(Data):
(begin)

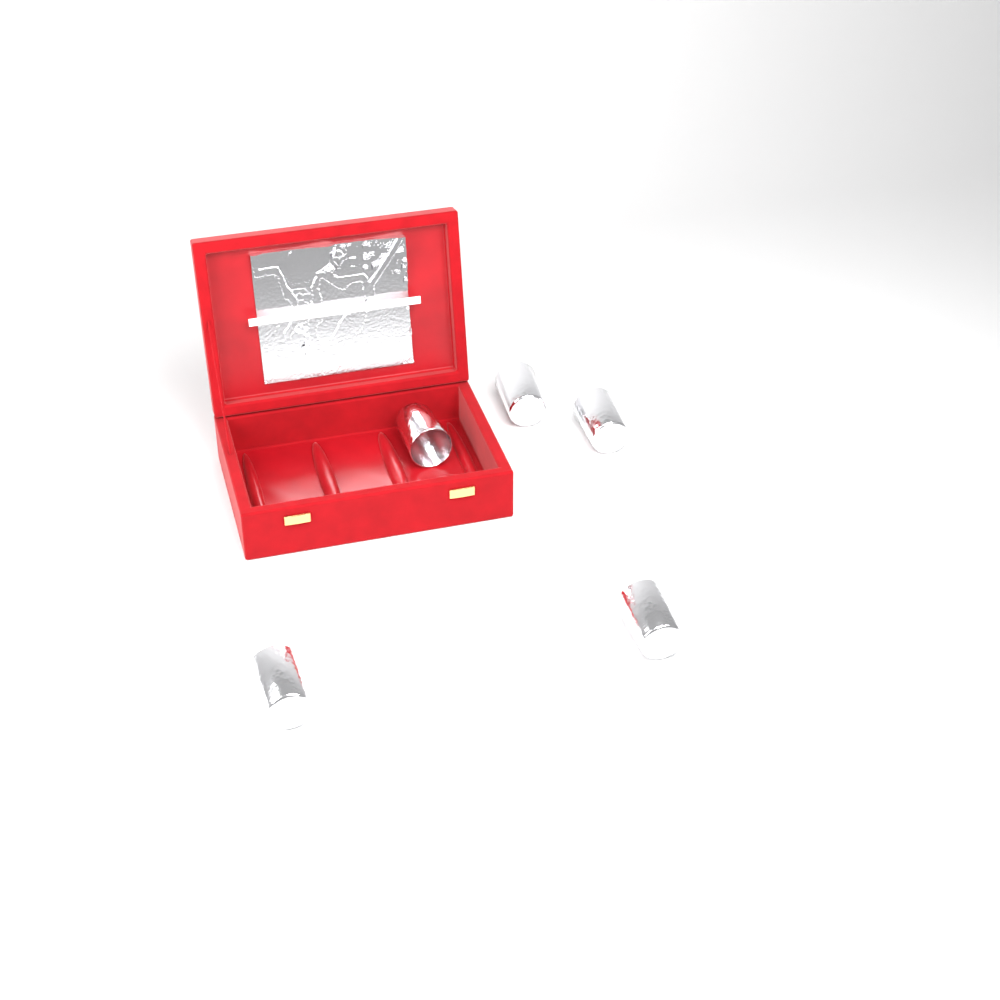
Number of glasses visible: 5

(end)
(begin)

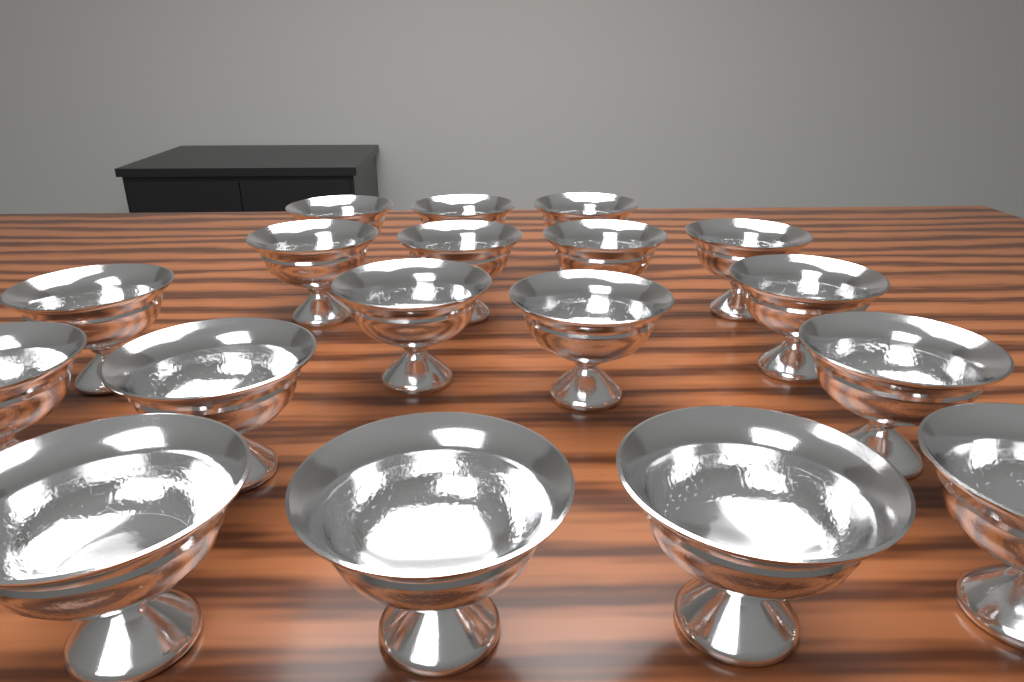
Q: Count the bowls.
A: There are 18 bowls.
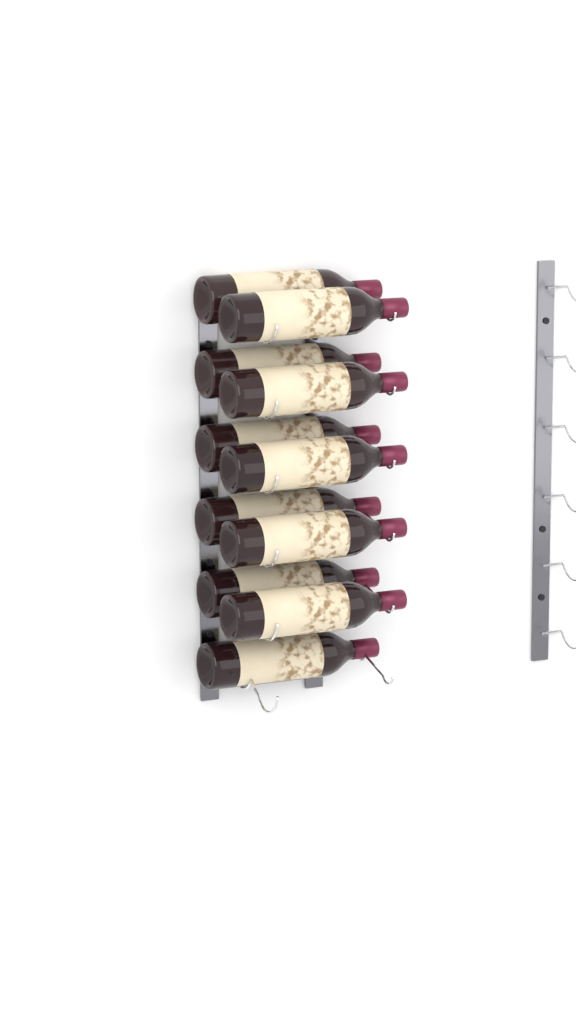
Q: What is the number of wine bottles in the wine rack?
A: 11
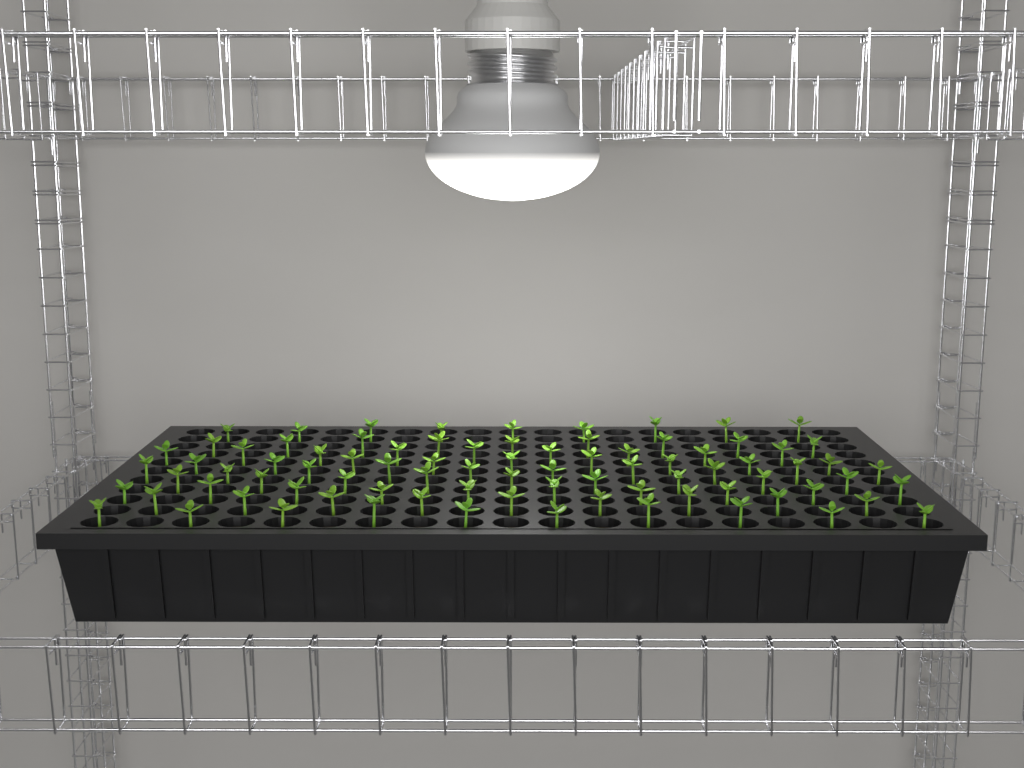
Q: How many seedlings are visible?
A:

(end)
(begin)

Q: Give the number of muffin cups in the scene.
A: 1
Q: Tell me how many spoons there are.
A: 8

(end)

(Required task):
Gather every line in the rows above that contains the word "many", and list them.

(Answer below):
Q: How many seedlings are visible?
Q: Tell me how many spoons there are.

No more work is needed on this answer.